Exercise 1.
Duplicate the Fragile X screening passage below verbatim, starting at "In the situations" and ending at "or mental retardation.".
Exercise 2.
Render this sentence from the Fragile X screening passage into Spanish: "Fragile X is the leading cause of mental retardation."
Exercise 3.
Extend the Fragile X screening passage from the point at which it ends.

Document passage.
******

Fragile X is the leading cause of mental retardation. According to the SOGC in 2008 (Obstetrics Gynecological Society of Canada), when a premutated allele is transmitted from a mother to her offspring, there is usually an increase in the number of CGG repeats in the permutated allele. The number of repetitions in a premutation confers instability during transcription, to move towards full mutation causing mental retardation for future generations.
In the situations described below, the SOGC recommends screening for Fragile X:
- Premature ovarian failure (25% of women have a premutation of the X chromosome);
- Family who is experiencing fertility or reproductive problems associated with high follicle stimulating hormone (FSH) levels before the age of 40 or families where more than one woman is dealing with premature ovarian failure;
- Individual with mental retardation;
- Women with a personal history of autism, mental retardation, developmental delay of unknown etiology or whose family has at least one man with the same conditions (in a genealogical segment of three generations);
- Individual with ataxia;
- Families with a person with autism or mental retardation.

******

Provided data.
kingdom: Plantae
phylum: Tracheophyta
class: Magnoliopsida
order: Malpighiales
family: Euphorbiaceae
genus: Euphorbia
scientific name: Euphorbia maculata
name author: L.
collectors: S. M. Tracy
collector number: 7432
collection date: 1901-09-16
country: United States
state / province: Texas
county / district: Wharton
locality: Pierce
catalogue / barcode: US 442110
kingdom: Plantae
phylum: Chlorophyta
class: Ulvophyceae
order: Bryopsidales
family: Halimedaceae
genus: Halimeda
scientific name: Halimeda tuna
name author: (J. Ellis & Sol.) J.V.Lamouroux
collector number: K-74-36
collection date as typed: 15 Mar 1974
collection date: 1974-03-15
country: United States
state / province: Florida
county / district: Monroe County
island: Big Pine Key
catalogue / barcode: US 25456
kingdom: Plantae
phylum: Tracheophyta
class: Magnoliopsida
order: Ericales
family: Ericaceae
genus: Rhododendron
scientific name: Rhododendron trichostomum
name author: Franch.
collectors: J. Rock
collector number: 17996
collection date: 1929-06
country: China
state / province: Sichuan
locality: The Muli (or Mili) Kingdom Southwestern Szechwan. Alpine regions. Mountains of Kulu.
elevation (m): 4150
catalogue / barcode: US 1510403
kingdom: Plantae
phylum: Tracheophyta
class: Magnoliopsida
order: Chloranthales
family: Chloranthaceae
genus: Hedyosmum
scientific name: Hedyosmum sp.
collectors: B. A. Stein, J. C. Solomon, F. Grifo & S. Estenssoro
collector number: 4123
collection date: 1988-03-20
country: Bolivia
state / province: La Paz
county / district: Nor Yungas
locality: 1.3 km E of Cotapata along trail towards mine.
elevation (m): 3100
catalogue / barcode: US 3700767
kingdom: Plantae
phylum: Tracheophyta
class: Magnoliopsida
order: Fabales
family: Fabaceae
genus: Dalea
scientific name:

******

Response area 1.
In the situations described below, the SOGC recommends screening for Fragile X:
- Premature ovarian failure (25% of women have a premutation of the X chromosome);
- Family who is experiencing fertility or reproductive problems associated with high follicle stimulating hormone (FSH) levels before the age of 40 or families where more than one woman is dealing with premature ovarian failure;
- Individual with mental retardation;
- Women with a personal history of autism, mental retardation, developmental delay of unknown etiology or whose family has at least one man with the same conditions (in a genealogical segment of three generations);
- Individual with ataxia;
- Families with a person with autism or mental retardation.

Response area 2.
El X frágil es la principal causa de retraso mental.

Response area 3.
Given the seriousness of this disease, its high incidence in the general population, its effects on the family and on society as a whole, the SOGC recommends making the Fragile X screening desirable to women of childbearing age.
Canadian, American and international genetics Standards (CCMG: Canadian College of Medical Geneticists, ACMG: American College of Medical Genetics, ISCA consortium: International Standards for Cytogenomic Arrays) recommend as part of autism, mental retardation, delayed development and neurological conduct an analysis by DNA microarray. In addition, several recommendations promote the fragile X screening in conjunction with DNA microarray analysis.